Commissioner of Finance
- Incumbent
- Assumed office 2016

Commissioner of Budget and Economic Planning
- Incumbent
- Assumed office January 2020

Special Adviser on Finance Economy, Commerce and Investment to the Governor of Kogi State
- In office January 2016 – November 2019

Personal details
- Born: December 22, 1975 (age 50) Isanlu, Yagba East LGA
- Parent(s): Asiru Ijagbemi (father) Hajia Hawawu Ijagbemi (mother)
- Education: Ahmadu Bello University Kogi State University

= Mukadam Asiwaju Asiru Idris =

Nigerian diplomat

Mukadam Asiwaju Asiru Idris FCA is a Nigerian government official and diplomat serving as the Kogi state's Commissioner of Finance since 2016. He previously served as the Special Adviser on Finance Economy, Commerce and Investment to the Governor of Kogi State from January 2016 to November 2019 under Governor Yahaya Bello. He was reappointed as Commissioner of Finance, Budget and Economic Planning in January 2020 a position he held till date.
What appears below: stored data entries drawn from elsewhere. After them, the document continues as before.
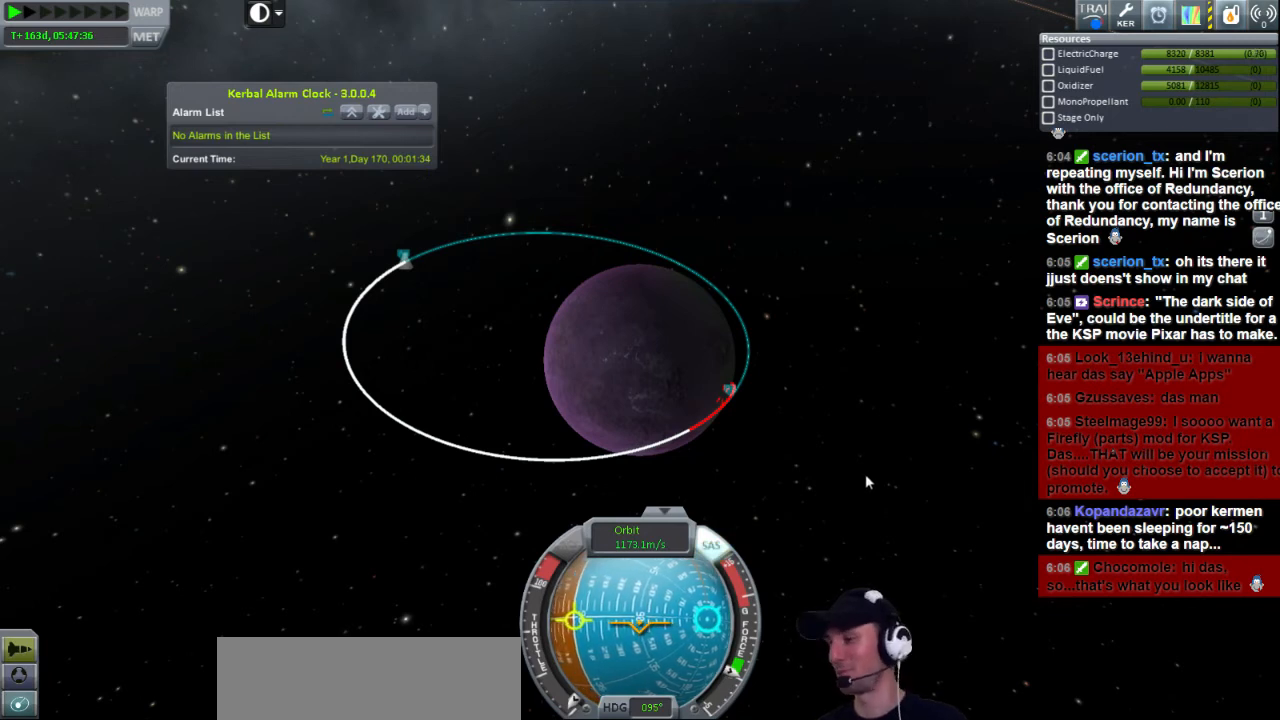
{"keys": [], "events": []}
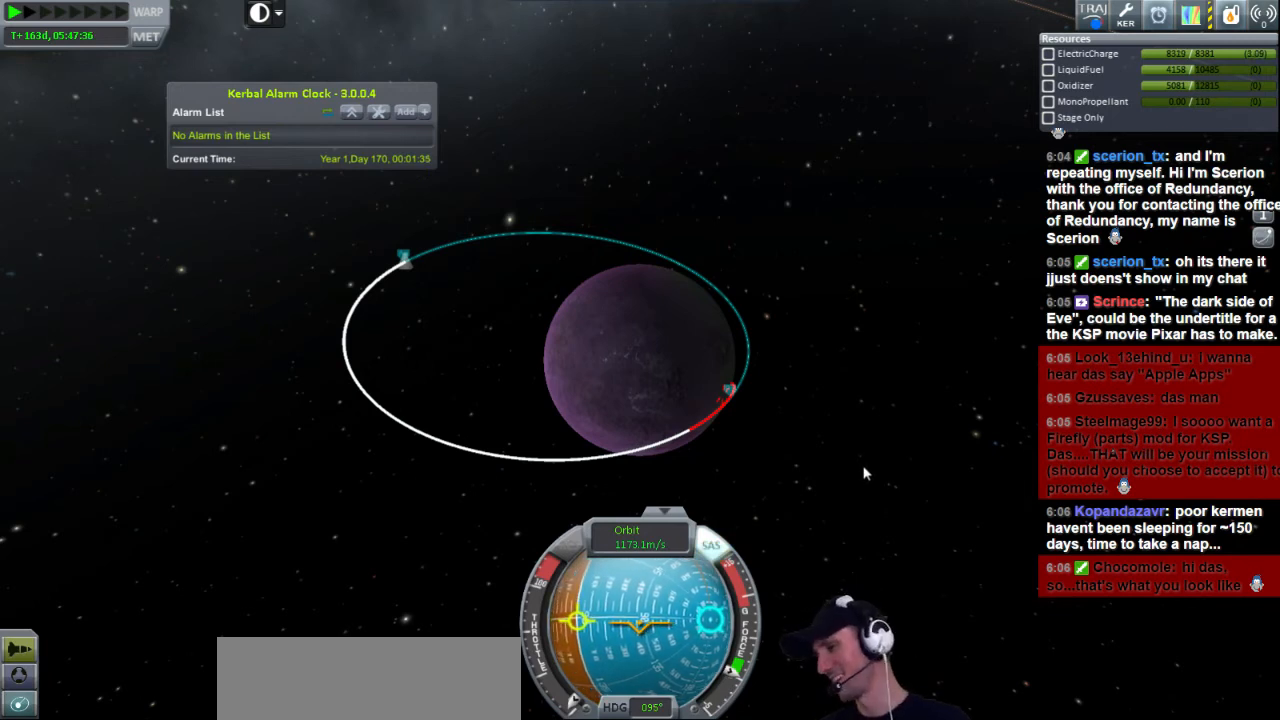
{"keys": [], "events": []}
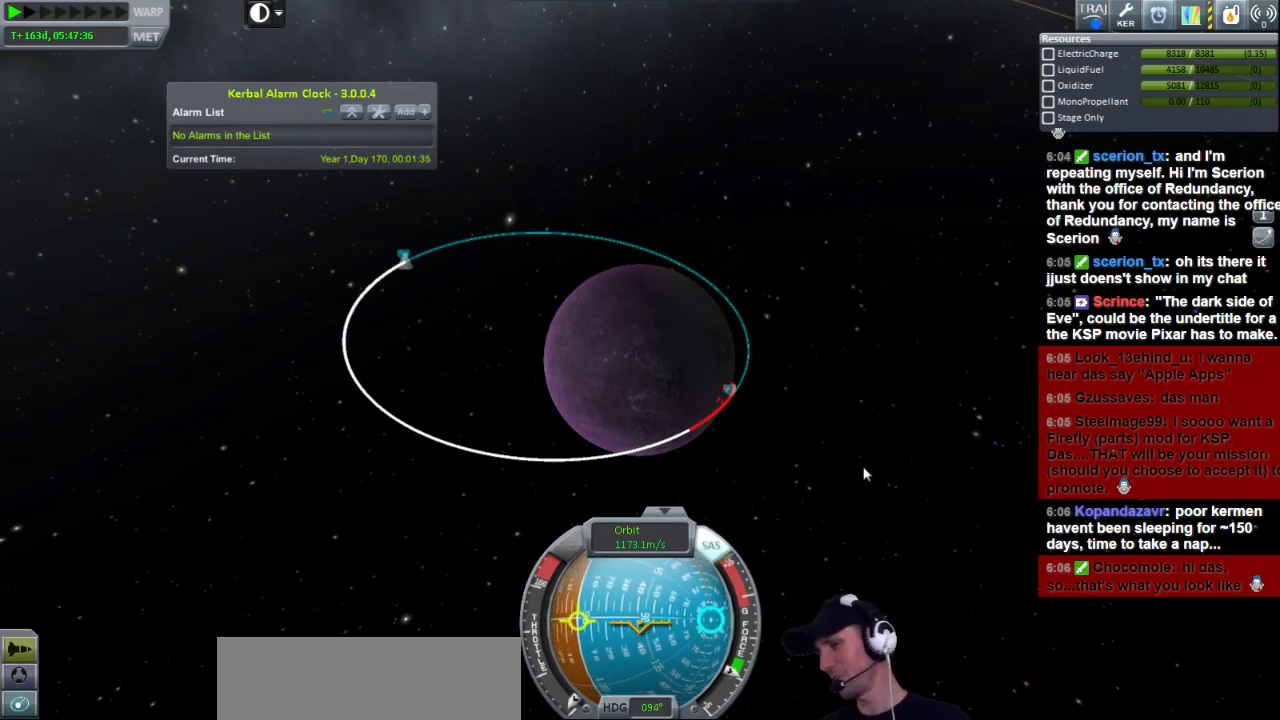
{"keys": [], "events": []}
== Early life and education ==
Mukadam Asiwaju Asiru Idris was born on December 22, 1975, in Isanlu, Yagba East LGA, to Asiru Ijagbemi, a farmer and Hajia Hawawu Ijagbemi, a trader, and the iyaoloja of Bagido in Isanlu.
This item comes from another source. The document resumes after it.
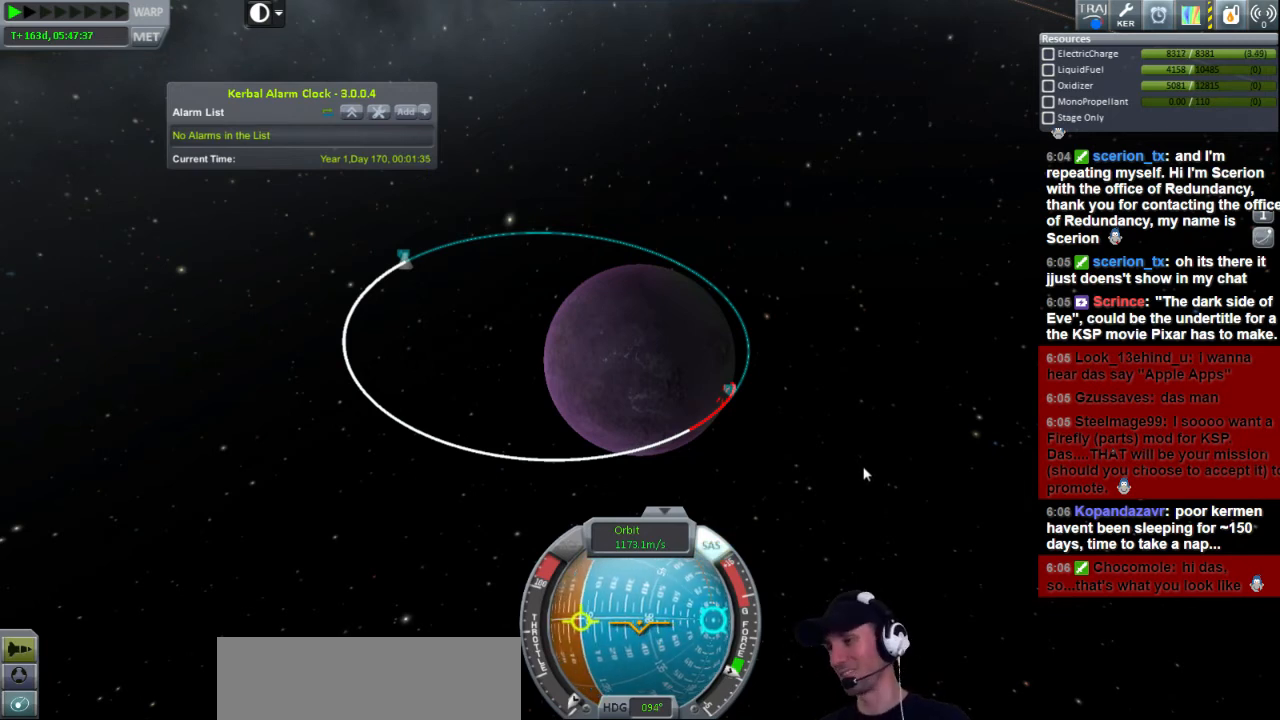
{"keys": [], "events": []}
He obtained Nigeria Certificate in Education (NCE) in Economics/Mathematics from College of Education, Oro in Kwara State. He also attended Ahmadu Bello University, Zaria, He is a master's degree Holder of Accounting from the Kogi State University, Ayingba.

== Career ==

=== Early career ===

Mukadam Asiwaju Asiru Idris started as an Executive Assistant, Head teller in Zenith bank. In 2006, he became the Senior Executive Assistant, Vault Administration/Cash Officer with the same bank.
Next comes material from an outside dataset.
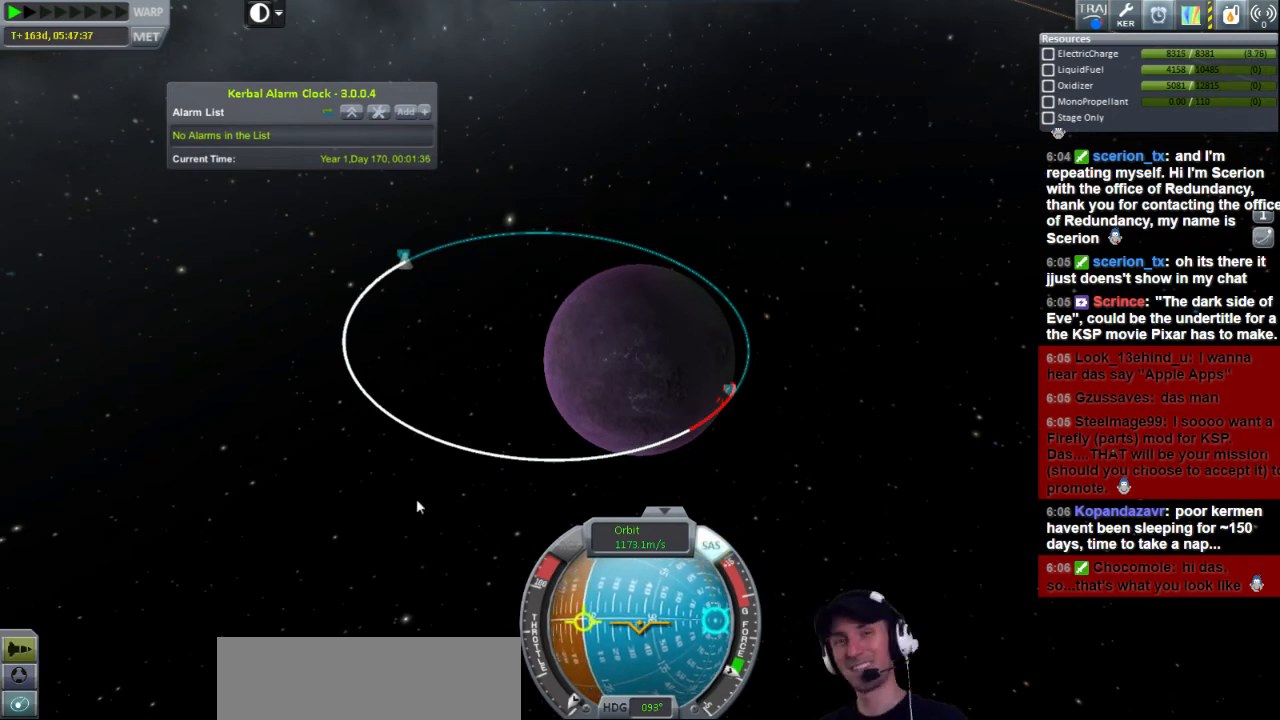
{"keys": [], "events": []}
Asiwaju was promoted to Assistant Manager, Head Corporate Banking Group where he managed the bank's relationship with assigned companies with turnover in excess of $30million.

=== Civil career ===

The sterling performances of Mukadam Asiwaju Asiru Idris in Zenith Bank attracted him to the likes of Governor Yahaya Bello who appointed him as the Special Adviser on Finance and Economic Management in 2016. This gave him an ample opportunity to serve as an acting Commissioner of Finance and supervise the activities of the State’s Ministry of Finance

The Economic and Investment Management Team was established and saddled with the responsibility to interact and brainstorm with investors in other to attract investment to the State.

== Awards and honours ==

Overall Best 100 Level Accounting Student, Ahmadu Bello University, Zaria 1996

Overall Best 200 Level Accounting Student, Ahmadu Bello University, Zaria 1997

MD/CEO letter of commendation for Team Player, Zenith Bank Plc, 2002

MD/CEO award for the best operational efficiency cash officer in the North, Zenith Bank Plc, 2006.

Award for Financial Transparency by World Bank.